Wednesday, February 5, 2014

Letter of Termination

Doctor Parking
Doctor Parking (Photo credits: www.myparkingsign.com)
The letter below was written by Kristin S. Held, MD and directed to Aetna Insurance. You can read more of her insights into the current state of our health care system at her blog site. It offers lots of information from someone who is actually a part of the system and not a politician catering for money and votes.

January 30, 2014

Dear Mr. Bertolini,

With a deep sense of sadness, I must inform you that I will no longer serve as a physician for Aetna patients under the terms of our contractual agreement, which you most recently unilaterally changed.

I have been privileged and honored to care for thousands of patients covered by Aetna policies since the 1990’s. I have devoted my life to providing the very best, state-of-the-art care to these individuals. We have formed a patient-doctor relationship, which I hope many will chose to continue in spite of my severing ties with Aetna. You see, health insurance has evolved such that insurers and government have inserted themselves smack-dab in the middle of the once sacred patient-doctor relationship. I am called a provider- not a doctor. My patient is now yours- not mine. What I can do as a physician now has strangulating strings and nonsensical numbers attached- to you and government and money-not the best interests of the patients.

Obamacare, the “law of the land”, contains ever-changing-at-the-whim-of-HHS, politically-expedient mandates, rewards, penalties, rules and regulations with which I cannot rationally or morally treat my patients and run a practice, much-less interpret, implement, or comply.

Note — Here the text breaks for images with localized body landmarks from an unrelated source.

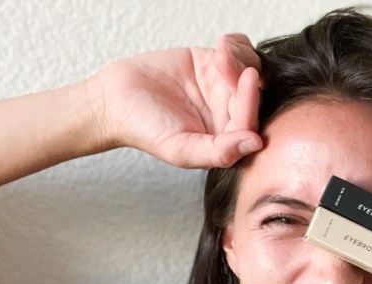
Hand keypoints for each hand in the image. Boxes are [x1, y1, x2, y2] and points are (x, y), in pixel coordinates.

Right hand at [88, 34, 262, 167]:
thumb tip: (255, 143)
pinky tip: (221, 45)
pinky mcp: (213, 63)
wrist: (116, 100)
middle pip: (256, 92)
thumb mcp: (181, 149)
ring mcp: (224, 87)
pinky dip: (236, 44)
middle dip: (244, 72)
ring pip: (251, 67)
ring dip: (240, 56)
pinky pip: (239, 51)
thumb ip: (219, 151)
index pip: (251, 122)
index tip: (247, 78)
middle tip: (222, 60)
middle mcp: (231, 114)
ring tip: (219, 51)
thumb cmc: (147, 131)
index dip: (251, 100)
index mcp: (228, 140)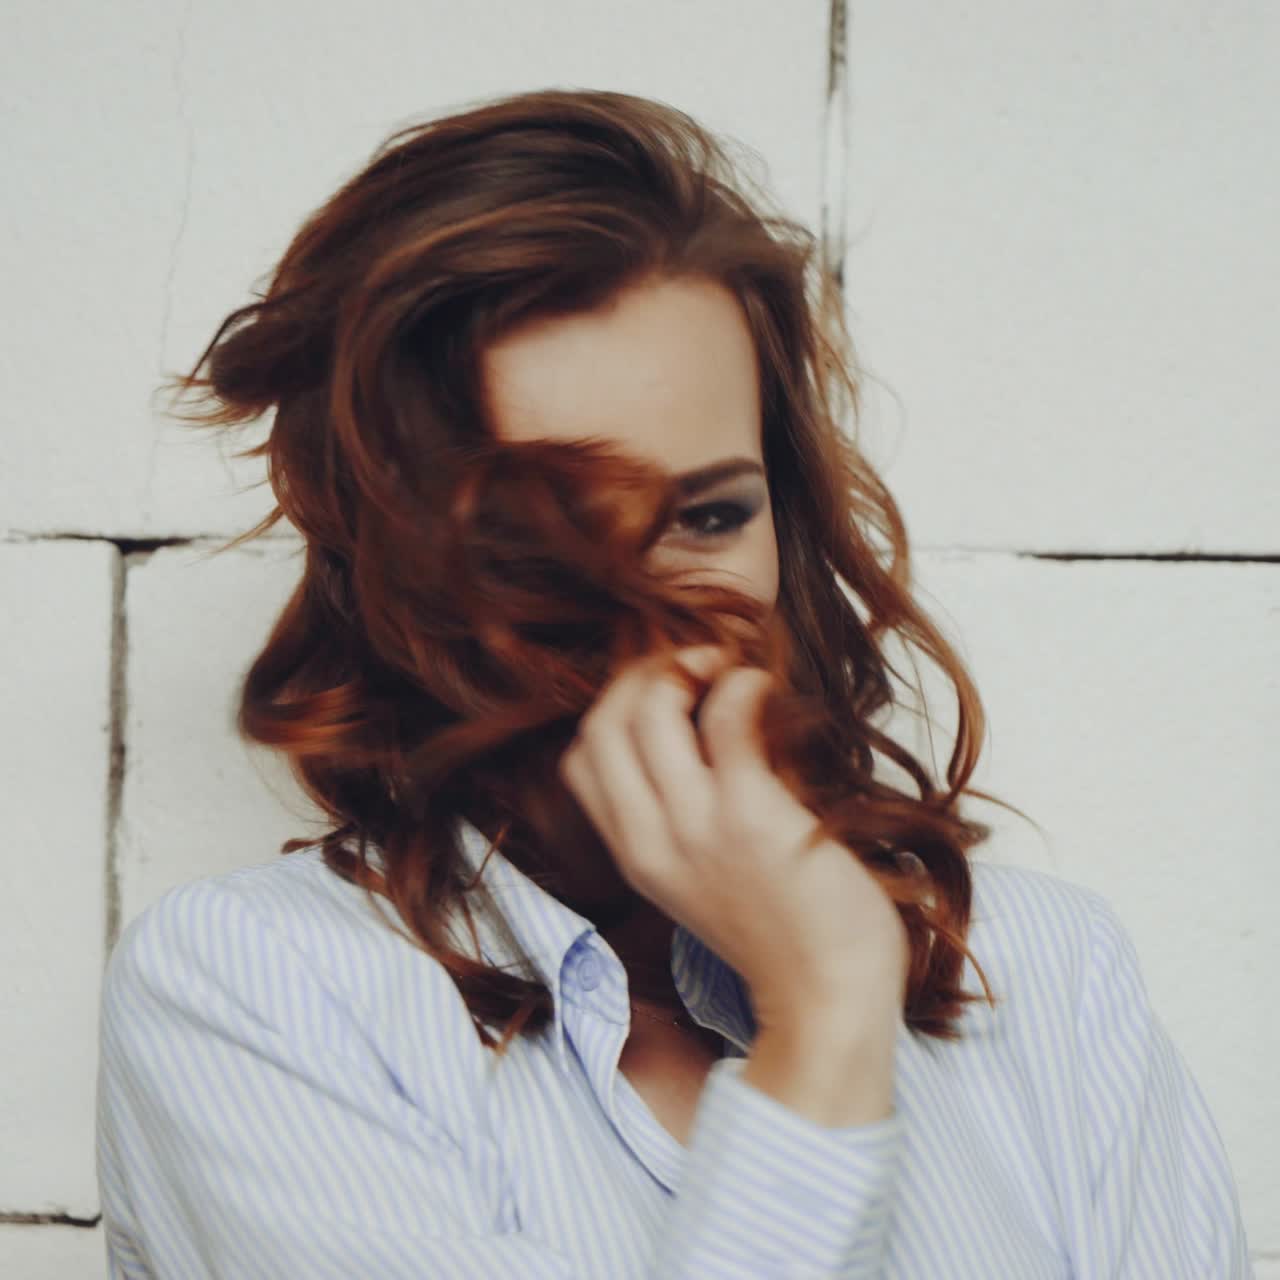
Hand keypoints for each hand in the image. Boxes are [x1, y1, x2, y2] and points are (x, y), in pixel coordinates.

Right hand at [557, 645, 908, 1036]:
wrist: (828, 996)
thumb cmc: (781, 932)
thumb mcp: (698, 882)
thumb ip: (679, 825)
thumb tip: (695, 742)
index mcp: (635, 855)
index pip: (579, 760)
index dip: (613, 710)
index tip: (663, 697)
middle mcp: (651, 838)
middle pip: (601, 724)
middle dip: (640, 675)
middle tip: (693, 669)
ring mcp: (697, 825)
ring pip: (649, 711)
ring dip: (685, 668)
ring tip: (724, 670)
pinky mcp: (751, 813)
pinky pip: (725, 717)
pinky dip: (739, 686)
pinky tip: (762, 693)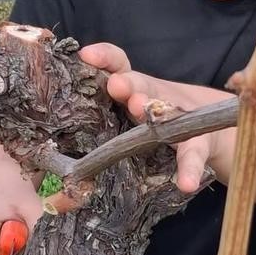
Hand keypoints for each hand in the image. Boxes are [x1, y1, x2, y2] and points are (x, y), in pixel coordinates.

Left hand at [79, 42, 216, 193]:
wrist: (205, 130)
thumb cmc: (147, 131)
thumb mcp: (120, 132)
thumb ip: (89, 155)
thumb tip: (50, 198)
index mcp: (130, 91)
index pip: (117, 66)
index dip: (103, 58)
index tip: (86, 56)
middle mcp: (152, 98)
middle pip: (140, 84)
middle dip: (127, 84)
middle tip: (116, 86)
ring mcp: (176, 119)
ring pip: (166, 109)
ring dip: (154, 107)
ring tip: (142, 109)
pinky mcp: (196, 143)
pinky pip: (193, 156)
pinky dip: (190, 169)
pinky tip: (186, 183)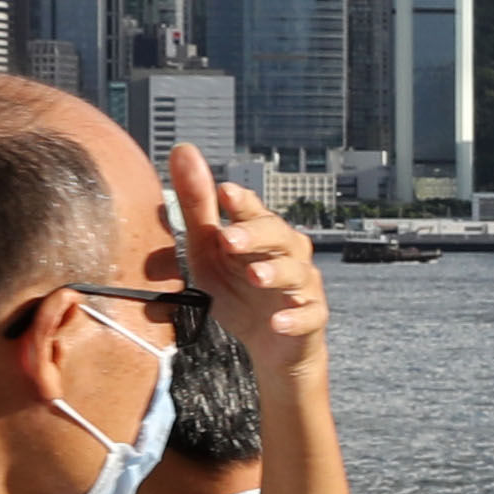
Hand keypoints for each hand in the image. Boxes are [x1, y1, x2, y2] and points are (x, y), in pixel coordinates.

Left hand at [164, 142, 326, 377]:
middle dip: (255, 235)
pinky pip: (308, 315)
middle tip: (228, 239)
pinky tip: (277, 322)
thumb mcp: (208, 252)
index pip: (254, 212)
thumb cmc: (238, 290)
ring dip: (276, 272)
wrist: (271, 342)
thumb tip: (182, 151)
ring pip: (296, 272)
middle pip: (278, 236)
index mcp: (260, 234)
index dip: (242, 203)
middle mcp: (286, 253)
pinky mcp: (311, 317)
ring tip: (255, 276)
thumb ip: (196, 208)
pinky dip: (295, 318)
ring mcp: (302, 285)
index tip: (224, 193)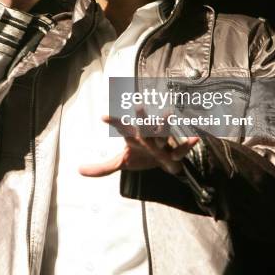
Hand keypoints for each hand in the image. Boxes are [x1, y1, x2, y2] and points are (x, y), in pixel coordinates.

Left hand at [78, 113, 199, 176]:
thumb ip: (102, 167)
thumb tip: (79, 170)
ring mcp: (161, 144)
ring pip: (163, 134)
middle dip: (142, 117)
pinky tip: (195, 138)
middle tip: (138, 103)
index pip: (122, 128)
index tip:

Millions of Americans have lost coverage because of the healthcare law and must now shop on a defective, insecure government website and sign up for more expensive policies through Federal and State exchanges. Only by logging in as a prospective patient did my office manager and I discover that Aetna was selling plans for which I am a provider-effectively selling my services without even asking, much less informing  me that my services would be sold on such a site, under the auspices of new terms with which I will not comply.

Then, after the fact, I received a form letter informing me of Aetna’s “new allowables”. I will not sell my services under such terms. While treated as such, patients and doctors are not commodities worthy of such impersonal, inconsiderate, and cavalier treatment. We choose dignity and personal service over disrespect and form letters.

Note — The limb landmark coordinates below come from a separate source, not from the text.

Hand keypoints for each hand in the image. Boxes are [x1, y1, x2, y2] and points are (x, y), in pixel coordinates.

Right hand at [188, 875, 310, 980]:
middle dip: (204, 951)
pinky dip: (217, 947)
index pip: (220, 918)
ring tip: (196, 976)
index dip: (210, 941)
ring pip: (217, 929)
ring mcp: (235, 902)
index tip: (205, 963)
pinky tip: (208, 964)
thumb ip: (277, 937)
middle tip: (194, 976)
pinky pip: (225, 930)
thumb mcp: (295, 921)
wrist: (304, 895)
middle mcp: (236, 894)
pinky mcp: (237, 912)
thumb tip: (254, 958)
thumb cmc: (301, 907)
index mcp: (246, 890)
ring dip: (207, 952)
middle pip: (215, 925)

So here we are, you are getting new business offering health insurance plans featuring my services without my consent under terms which are unacceptable to me. Accept this as my official written notice that the changes that you have unilaterally made to our contract are unacceptable to me and make our contract null and void.  You must explain this to your patients. You must tell them that they have purchased a product that was misrepresented to them and that you cannot deliver. It saddens me to think of the decreased access to care from actual physicians and the shockingly increased costs Aetna patients will now experience because of your choice to collude with big government rather than collaborate with patients and physicians.